Where does the word "более" appear in the entries below? Copy each line that holds it.
——
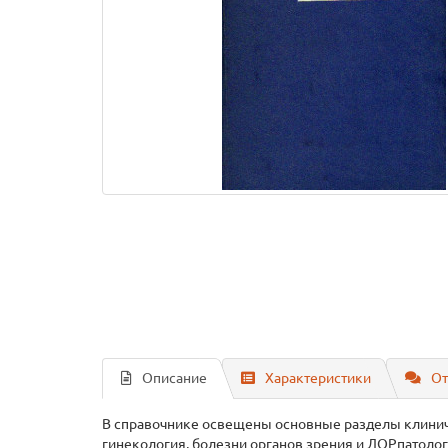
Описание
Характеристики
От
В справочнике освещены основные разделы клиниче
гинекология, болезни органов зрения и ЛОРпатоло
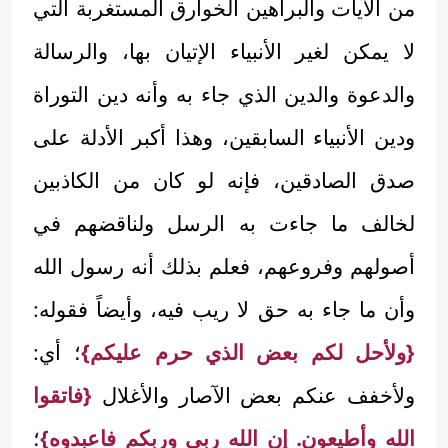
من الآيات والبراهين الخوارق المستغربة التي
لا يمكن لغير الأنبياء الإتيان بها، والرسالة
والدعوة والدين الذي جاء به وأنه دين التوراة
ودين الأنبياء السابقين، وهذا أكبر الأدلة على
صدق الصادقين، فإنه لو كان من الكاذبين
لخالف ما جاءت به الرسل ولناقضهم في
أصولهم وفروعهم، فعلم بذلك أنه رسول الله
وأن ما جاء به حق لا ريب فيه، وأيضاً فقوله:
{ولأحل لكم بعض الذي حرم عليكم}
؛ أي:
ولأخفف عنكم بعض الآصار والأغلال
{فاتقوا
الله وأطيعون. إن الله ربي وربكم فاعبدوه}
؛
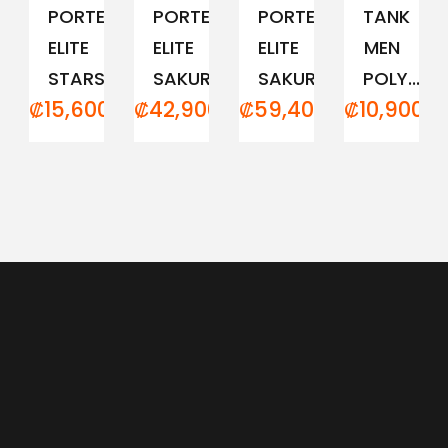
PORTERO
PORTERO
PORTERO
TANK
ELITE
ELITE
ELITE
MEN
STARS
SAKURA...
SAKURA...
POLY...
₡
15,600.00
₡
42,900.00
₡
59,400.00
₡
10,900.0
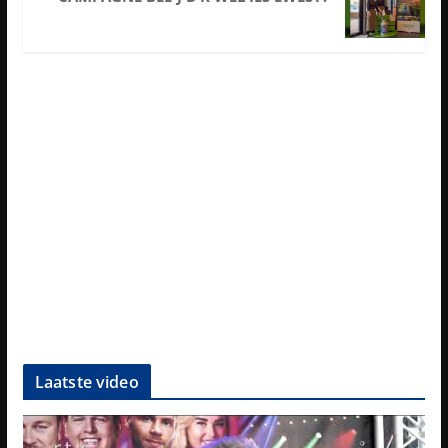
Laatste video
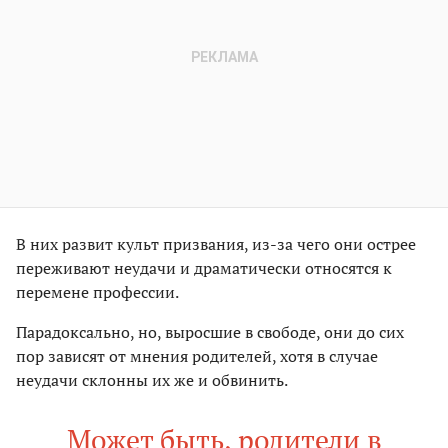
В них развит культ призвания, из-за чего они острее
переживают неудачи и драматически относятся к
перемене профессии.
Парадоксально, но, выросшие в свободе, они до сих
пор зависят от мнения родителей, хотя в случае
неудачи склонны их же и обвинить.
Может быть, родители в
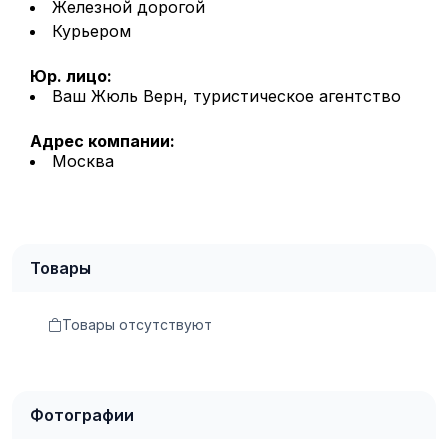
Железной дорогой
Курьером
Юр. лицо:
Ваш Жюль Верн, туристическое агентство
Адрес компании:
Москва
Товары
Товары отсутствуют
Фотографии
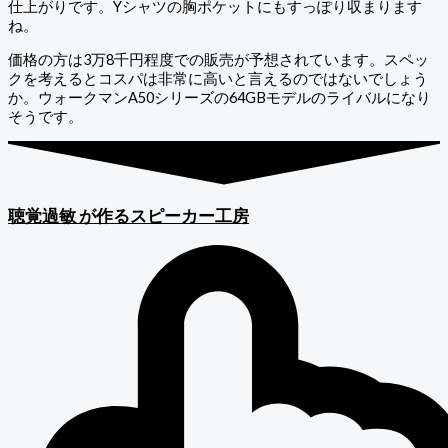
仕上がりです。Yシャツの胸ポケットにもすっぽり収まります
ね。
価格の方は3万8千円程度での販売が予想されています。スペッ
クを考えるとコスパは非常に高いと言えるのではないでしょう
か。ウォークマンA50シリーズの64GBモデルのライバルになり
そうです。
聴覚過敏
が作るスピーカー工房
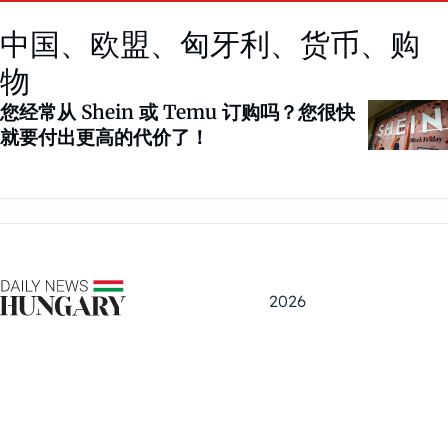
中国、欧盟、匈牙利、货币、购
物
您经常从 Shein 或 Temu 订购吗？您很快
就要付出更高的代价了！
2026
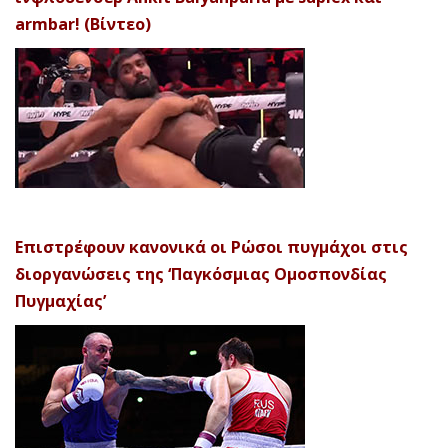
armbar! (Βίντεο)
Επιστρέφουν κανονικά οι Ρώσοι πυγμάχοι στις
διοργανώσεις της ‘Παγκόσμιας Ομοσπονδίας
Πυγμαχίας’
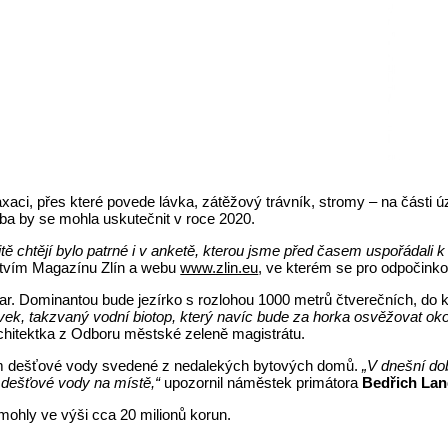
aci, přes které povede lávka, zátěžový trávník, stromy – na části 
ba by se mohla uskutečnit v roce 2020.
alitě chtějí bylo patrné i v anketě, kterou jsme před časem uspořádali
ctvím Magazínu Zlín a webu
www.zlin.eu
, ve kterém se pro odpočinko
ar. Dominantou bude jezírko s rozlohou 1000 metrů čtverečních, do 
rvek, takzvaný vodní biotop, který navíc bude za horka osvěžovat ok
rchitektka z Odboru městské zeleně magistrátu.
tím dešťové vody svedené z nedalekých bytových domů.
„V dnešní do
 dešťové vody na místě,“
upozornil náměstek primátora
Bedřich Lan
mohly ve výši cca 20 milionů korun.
——
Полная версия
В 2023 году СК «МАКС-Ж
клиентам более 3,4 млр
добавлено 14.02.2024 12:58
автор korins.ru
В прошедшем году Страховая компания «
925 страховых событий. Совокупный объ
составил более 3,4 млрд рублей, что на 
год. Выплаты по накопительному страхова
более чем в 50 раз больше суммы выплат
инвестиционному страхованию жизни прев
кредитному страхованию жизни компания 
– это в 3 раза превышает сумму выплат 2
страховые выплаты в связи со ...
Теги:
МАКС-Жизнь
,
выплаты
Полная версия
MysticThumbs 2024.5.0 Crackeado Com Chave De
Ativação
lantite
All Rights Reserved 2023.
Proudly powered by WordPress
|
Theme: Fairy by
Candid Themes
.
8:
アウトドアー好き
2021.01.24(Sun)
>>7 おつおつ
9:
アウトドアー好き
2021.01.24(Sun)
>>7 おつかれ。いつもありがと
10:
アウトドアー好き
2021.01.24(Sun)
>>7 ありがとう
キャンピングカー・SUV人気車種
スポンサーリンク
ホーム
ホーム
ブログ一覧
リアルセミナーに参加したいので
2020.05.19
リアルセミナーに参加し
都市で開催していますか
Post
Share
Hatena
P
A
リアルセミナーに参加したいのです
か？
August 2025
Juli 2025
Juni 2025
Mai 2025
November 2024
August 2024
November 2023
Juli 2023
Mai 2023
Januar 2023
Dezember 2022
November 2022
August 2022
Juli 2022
——
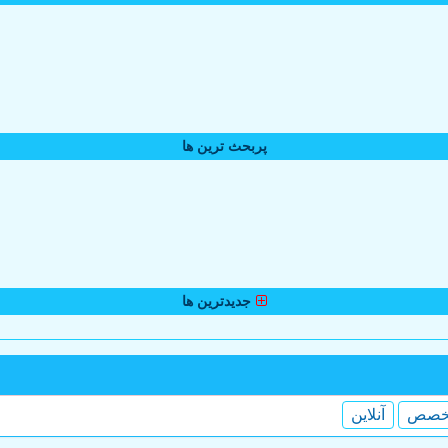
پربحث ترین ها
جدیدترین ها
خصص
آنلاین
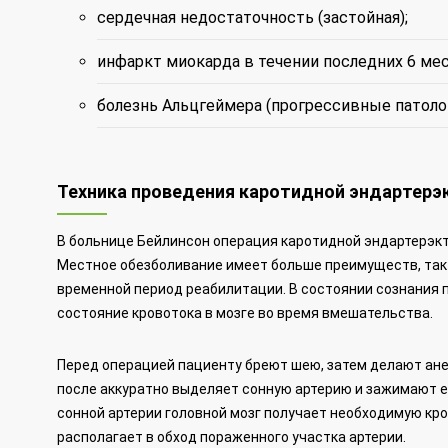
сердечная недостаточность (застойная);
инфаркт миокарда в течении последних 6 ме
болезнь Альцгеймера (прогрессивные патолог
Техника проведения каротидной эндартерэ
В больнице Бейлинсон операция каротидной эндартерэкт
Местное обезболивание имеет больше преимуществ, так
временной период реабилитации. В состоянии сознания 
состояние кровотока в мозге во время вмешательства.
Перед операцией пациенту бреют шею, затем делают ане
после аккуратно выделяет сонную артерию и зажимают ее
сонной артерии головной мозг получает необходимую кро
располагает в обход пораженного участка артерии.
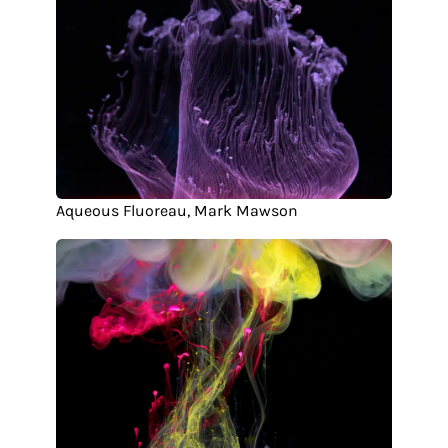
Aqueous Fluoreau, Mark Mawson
——
# Answer section
клиентам более 3,4 млр
составил более 3,4 млрд рублей, что на 
более чем в 50 раз больше суммы выплат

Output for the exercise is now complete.